For the first time in over a year we have a new piece of information about the planned LC/Twitter archive. Unfortunately, it doesn’t provide any dates about a possible launch, info about what’s needed to be a “qualified researcher”, and if the archive be accessible outside of an LC building. However, at this point we’re happy to learn something new.
A company named Gnip (pronounced Guh´nip) will:
[Be] playing a key role in the this project by delivering past and future Twitter data to the Library of Congress for historic preservation in the archives.
We’ve learned a lot from this project and it is clear that some of the outcomes from this project will benefit Gnip’s future product offerings. We look forward to sharing some of the technical details in the future at the appropriate time.
The archive of Twitter data which Gnip delivers to the Library of Congress will cater to the needs of researchers who wish to use limited amounts of public Twitter data for non-commercial purposes. Gnip will continue to serve those seeking realtime data, full-coverage data, and commercial use cases.
Gnip is based in Boulder, Colorado and the local newspaper, The Daily Camera, has more.

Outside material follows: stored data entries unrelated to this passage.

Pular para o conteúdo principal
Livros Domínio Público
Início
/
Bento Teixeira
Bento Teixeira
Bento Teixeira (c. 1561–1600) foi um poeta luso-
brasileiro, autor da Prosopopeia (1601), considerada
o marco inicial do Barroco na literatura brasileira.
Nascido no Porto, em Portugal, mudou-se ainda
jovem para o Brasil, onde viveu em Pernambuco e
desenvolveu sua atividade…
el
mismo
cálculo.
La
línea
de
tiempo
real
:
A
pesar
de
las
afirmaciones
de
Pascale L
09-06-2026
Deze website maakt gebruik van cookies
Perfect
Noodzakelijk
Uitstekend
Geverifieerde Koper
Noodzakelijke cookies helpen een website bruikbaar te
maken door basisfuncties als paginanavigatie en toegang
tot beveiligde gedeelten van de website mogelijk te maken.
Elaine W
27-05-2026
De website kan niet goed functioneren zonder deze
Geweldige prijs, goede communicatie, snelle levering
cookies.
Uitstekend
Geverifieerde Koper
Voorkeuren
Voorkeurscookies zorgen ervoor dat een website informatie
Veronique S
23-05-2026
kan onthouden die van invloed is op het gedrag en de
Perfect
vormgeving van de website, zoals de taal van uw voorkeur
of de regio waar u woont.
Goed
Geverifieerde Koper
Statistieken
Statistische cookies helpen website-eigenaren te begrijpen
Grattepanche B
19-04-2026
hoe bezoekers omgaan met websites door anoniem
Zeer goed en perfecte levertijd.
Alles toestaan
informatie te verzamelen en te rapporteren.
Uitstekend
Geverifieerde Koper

Over the last six months, Gnip has been delivering 8 billion messages a week to the Library of Congress, which is working on search mechanisms and procedures on its own***. The archive will be available to qualified researchers for non-commercial use. No date has been set for when the archive will be available.
No protected tweets or direct messages are available to Gnip or the Library of Congress, and they won’t be part of the archive. Deleted tweets and linked data, such as websites and pictures (sorry, Anthony Weiner), won’t be part of the archive either.
Gnip is donating its services to the project. Dealing with data on that scale allowed Gnip to stretch its abilities and will contribute to future product offerings, Johnson said. Though he had no specifics today, he said commercial access to historical social media is likely.
What Does Gnip Do When They’re Not Working With LC?
Gnip is in the real-time social media access for enterprise applications. They offer some very interesting services.
Gnip has their own API and can provides access to data from a large number social media services including Facebook, Flickr, StumbleUpon, Tumblr, Twitter*, and YouTube. Here’s a list of some of the other social media services they work with.
In addition to being able to aggregate and normalize content from disparate sources, Gnip can also add metadata, remove duplicates, expand shortened URLs, provide translations, etc. More info here. If you like charts, here’s one that might be of interest. It illustrates how Gnip works at a VERY basic level.
Finally, you can take a look at what Gnip is up to by viewing this brief video. Their entire web site is worth a look. Many of the services they offer will be familiar from other database services but they’re working with real-time social media.
* Gnip was the first company to become an authorized reseller of Twitter data.
More from AllThingsD/WSJ (November 2010)
** When the Twitter archive was first announced LC told American Prospect that they had formed a partnership with Stanford to assist in building the service. The LC/Stanford collaboration is named CADS (Computational Approaches to Digital Stewardship).